I’ll also scan through the CPU column, since a query can run quickly but consume a lot of CPU time. Heavy-CPU queries will often bog down when the server is especially busy and can’t devote a lot of CPU capacity to them; as a result, rewriting queries so that they’re a bit less CPU-hungry can result in better performance. Profiler lets you create filters, and I’ll often start by creating a filter that hides anything taking less than 5,000 milliseconds, just so I can focus on the longer-running queries.
All in all, there are a number of things to look for, though most of the fixes for these problems will have to be implemented by the application developer:
- Ad hoc SQL queries that are run outside of a stored procedure. Stored procedures almost always offer better performance because SQL Server can cache their execution plans; ad hoc queries should, whenever feasible, be converted to stored procedures.
- Long-running or CPU-heavy queries in execution plans. Table scan operations indicate the lack of a suitable index, and putting an index in place to eliminate the table scan can have an immediate and positive effect on performance.
- Queries that include a large number of joins. Joins take time, and while SQL Server is obviously designed to handle them, a large number of joins can really slow things down. The general rule of thumb I use is seven joins; if you have more than that, you have to start looking at ways to cut back.
- A slow-running query that always runs slowly. This is a query that could perhaps be rewritten to perform better. A query that runs slowly some of the time is one that’s likely being affected by outside factors, such as locks or resource contention.
SQL query-performance tuning is as much art as science, and really, it belongs to the realm of application developers. The goal for database folks is to identify those slow-running or CPU-intensive queries, gather evidence and then work with developers to find ways of improving them.
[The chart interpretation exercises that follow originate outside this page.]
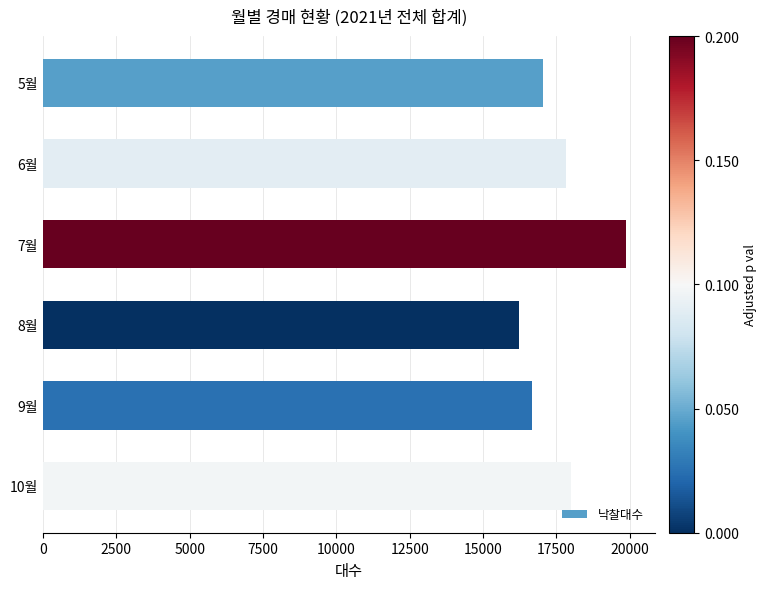

What is the maximum value shown in the chart?

19860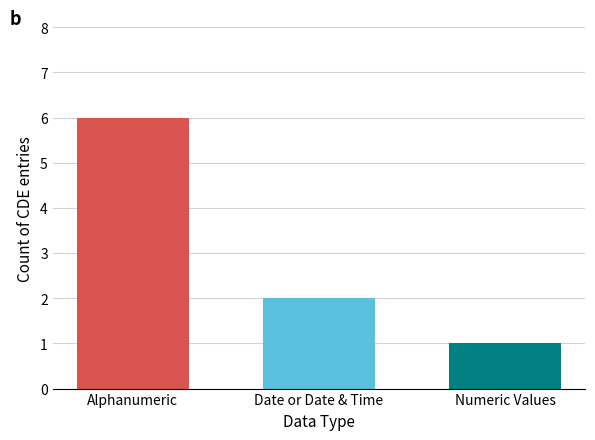

What is the ratio of the value at Numeric Values to the value at Date or Date & Time?

0.5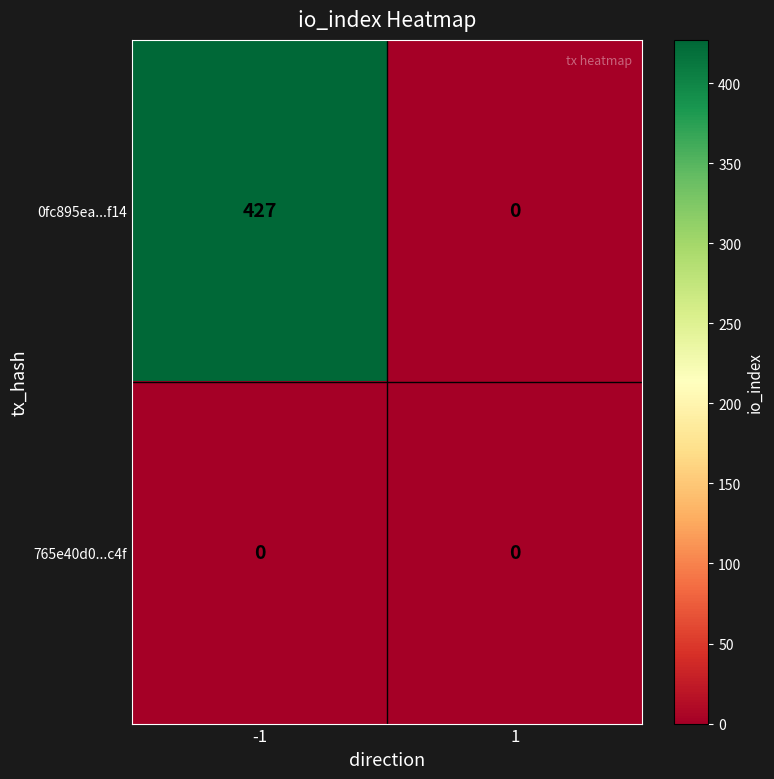

Between -1 and 1, which series saw the biggest shift?

0fc895ea...f14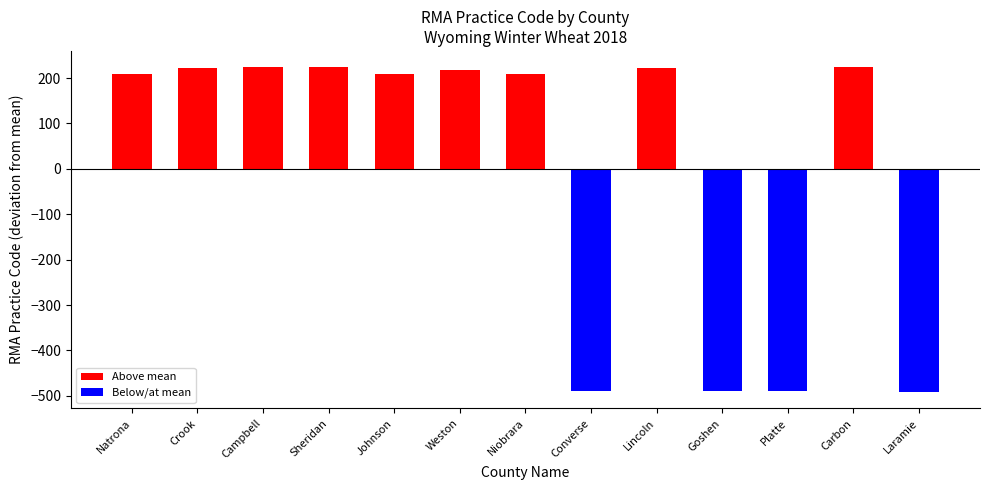

What is the ratio of the value at Niobrara to the value at Campbell?

0.9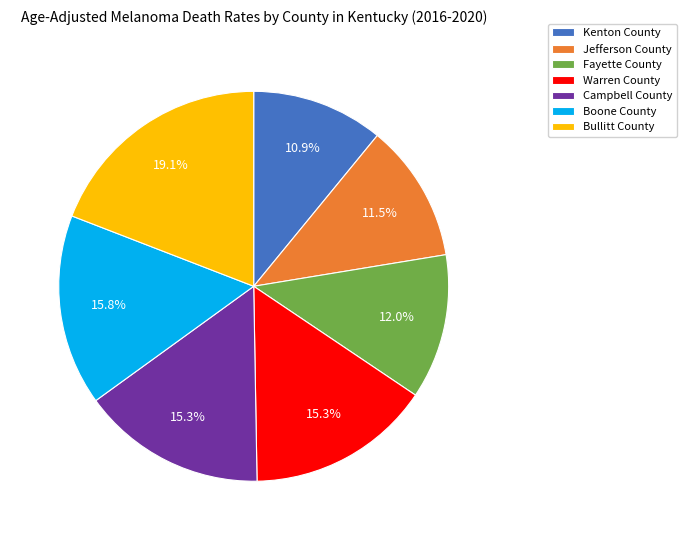

To the nearest percent, what is the combined percentage of Fayette County and Kenton County?

23%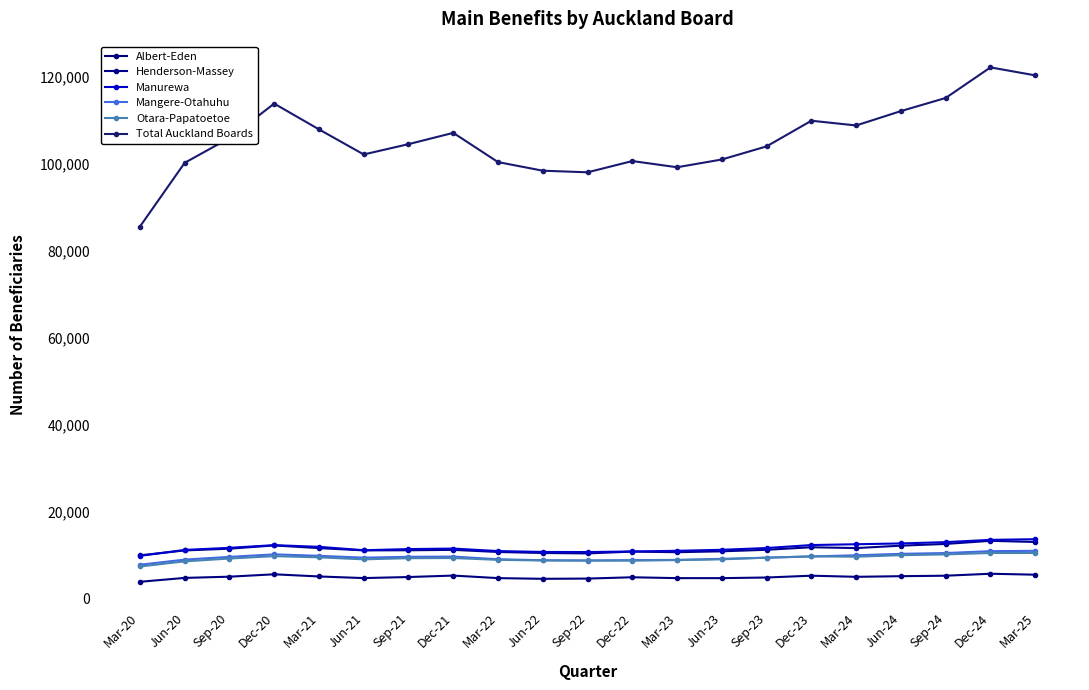

What is the difference between the highest and lowest values at Sep-24?

109815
Other good tools for lousy queries
Although SQL Profiler is a great tool, it doesn’t actually show you slow queries; you have to examine the data Profiler captures and figure out which queries are “slow” on your own. If query troubleshooting becomes a big part of your daily life, then you might want to move beyond Profiler and into a dedicated query analysis tool.
These tools, written by third-party software vendors, are designed to capture data in much the same way that Profiler does (some actually accept a Profiler capture file as input), and then identify poorly performing queries for you. In many cases, these tools can tell you why a query is performing poorly and even suggest changes that would help improve performance.
Vendors in this space include SQL Sentry, Red Gate, Idera, Quest Software, DBSophic, and more. Look for tools that can interface with, or even completely replace, SQL Profiler, and that offer automated query analysis and prescriptive advice.
If you start talking to vendors about a potential purchase, be sure to ask how much, if any, impact the product will have on SQL query performance when analyzing a production server. Some vendors have techniques to minimize or even eliminate production impact, and that’s always a good thing.